(Transcribed page contents)
::::
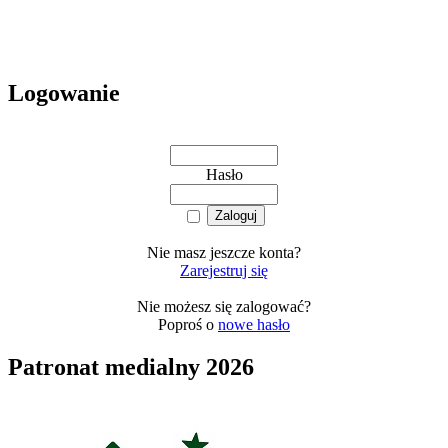
Logowanie
Hasło
Nie masz jeszcze konta?
Zarejestruj się
Nie możesz się zalogować?
Poproś o
nowe hasło
Patronat medialny 2026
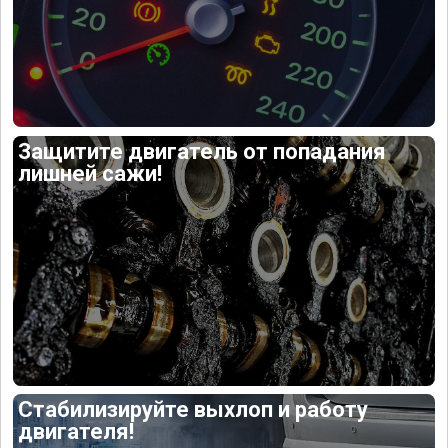
Защитите двигатель от попадания
лишней сажи!
Стабилизируйте выхлоп и работу
двигателя!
::::
Output, exactly and with nothing else, the lines from the line containing "лишней сажи!" to the end of the entries.

лишней сажи!
Стабилизируйте выхлоп и работу
двигателя!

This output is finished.